5258 sayılı yasanın 3. maddesinin son fıkrasında aile hekimlerine izin hakkı tanındığı ayrıca bununla birlikte izinleri kullandırmak amacıyla da idareye yıllık izin planlaması yetkisi verildiğini belirten Dr. Sezen,“Anayasanın 50. maddesiyle ve 5258 sayılı yasanın hükmü gereği tanınan izin hakkını ortadan kaldıracak işlem yapma hak ve yetkisi verilmediği açıktır” dedi.
Anayasanın 50. maddesinde; dinlenmenin çalışanların hakkı olduğu, yıllık izin hakları ve şartlarının kanunla düzenleneceği kurala bağlanmıştır.
Dr.
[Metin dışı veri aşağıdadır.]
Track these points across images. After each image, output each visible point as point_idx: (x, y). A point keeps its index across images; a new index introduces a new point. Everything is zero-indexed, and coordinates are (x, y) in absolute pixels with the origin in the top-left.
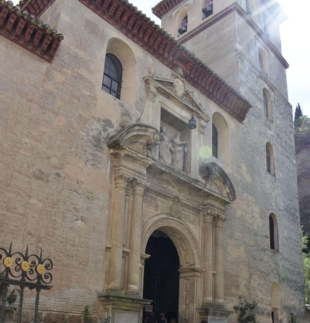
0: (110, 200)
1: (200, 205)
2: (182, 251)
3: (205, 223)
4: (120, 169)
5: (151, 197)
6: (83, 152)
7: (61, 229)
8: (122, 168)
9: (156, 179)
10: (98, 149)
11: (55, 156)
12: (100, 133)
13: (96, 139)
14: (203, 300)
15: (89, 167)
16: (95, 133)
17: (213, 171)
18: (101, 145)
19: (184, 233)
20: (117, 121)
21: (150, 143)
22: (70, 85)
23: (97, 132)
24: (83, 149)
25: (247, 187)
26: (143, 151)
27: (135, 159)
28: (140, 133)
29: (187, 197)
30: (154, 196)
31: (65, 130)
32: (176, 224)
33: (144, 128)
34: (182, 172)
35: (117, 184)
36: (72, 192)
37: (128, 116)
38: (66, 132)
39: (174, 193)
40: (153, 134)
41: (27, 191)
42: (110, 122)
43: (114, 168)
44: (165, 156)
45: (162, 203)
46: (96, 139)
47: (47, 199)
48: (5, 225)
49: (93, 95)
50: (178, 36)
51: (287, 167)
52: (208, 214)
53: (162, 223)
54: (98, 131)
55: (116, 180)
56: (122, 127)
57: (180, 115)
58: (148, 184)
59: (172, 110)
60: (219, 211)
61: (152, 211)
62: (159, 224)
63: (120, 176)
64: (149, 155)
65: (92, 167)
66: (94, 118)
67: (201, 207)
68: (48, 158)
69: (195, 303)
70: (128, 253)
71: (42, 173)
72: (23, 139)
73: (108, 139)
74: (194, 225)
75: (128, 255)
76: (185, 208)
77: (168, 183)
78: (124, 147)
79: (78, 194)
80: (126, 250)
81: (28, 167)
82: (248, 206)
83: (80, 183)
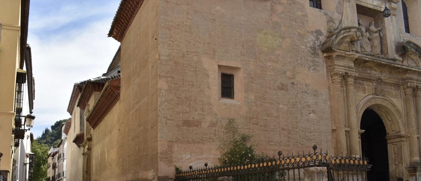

Özlem Sezen; “5258 sayılı yasanın 3. maddesinin son fıkrasında belli şartlar altında izin kullanmanın aile hekimliği çalışanlarının genel haklarından biri olduğu hüküm altına alınmıştır. İzin düzenlemelerinde, hangi iznin ne şekilde ve kaç gün kullanılabileceği de açıkça belirtilmiştir” derken konuyla ilgili maddeleri şöyle açıkladı.
“Sağlık Bakanlığı Halk Sağlığı Genel Müdürlüğü’nün E.2669 sayılı yazısında yıllık izinlerin, idarenin uygun bulacağı zamanlarda, toptan veya ihtiyaca göre kısım kısım kullanılabileceği, birbirini izleyen iki mali yıl izninin bir arada verilebileceği belirtildikten sonra sözleşmenin
bitim tarihinden önce kullanılmayan izin haklarının bir sonraki sözleşme dönemine aktarılmayacağı ve durumda izin hakkının düşeceği kurala bağlanmıştır.Ancak, hizmet gerekleri gözetilerek yapılacak planlamanın doğuracağı bu tür kısıtlamaların, hukuka aykırı olmaması ve ilgililerin mağduriyetine sebebiyet vermemesi gerekir.”
“İdareye tanınmış olan bu takdir yetkisinden hareketle, idare tarafından, yürütülen kamu hizmetinde zaman zaman meydana gelebilecek olası aksamalar öngörülerek belirli süreyle personelin bir kısmına veya tamamına yıllık izin kullanması hususunda müsaade edilmemesi hizmet gereklerine uygun düşmekle birlikte, önceki döneme ait kullanılmayan izin haklarının düşmesi sonucunu yaratacak uygulamaların, 5258 s. kanunun 3. maddesinin son fıkrasında belirtilen izin hakkının yok edilmesine ve bu takdir yetkisinin aşılması anlamına geleceği, ilgililere kanunla tanınan izin hakkının kullandırılmamasının Anayasayla teminat altına alınan dinlenme hakkının ihlali sonucunu doğurabileceği ve mağduriyetlere sebebiyet vereceği açıktır.”
“Mağduriyet yaratılmaması adına pandemi döneminde izin kullanılmasına müsaade edilmeyen aile hekimliği çalışanlarının izin kullanımının askıya alınması nedeniyle, bu yıl sonunda sözleşmesi yenilecek olup izin hakkından mahrum kalacak çalışanların yıllık izinlerinin yeni sözleşme dönemine aktarılmasını, aktarılmayacaksa hakkaniyet gereği izne denk gelen ücretin çalışanlara verilmesini talep ediyoruz.”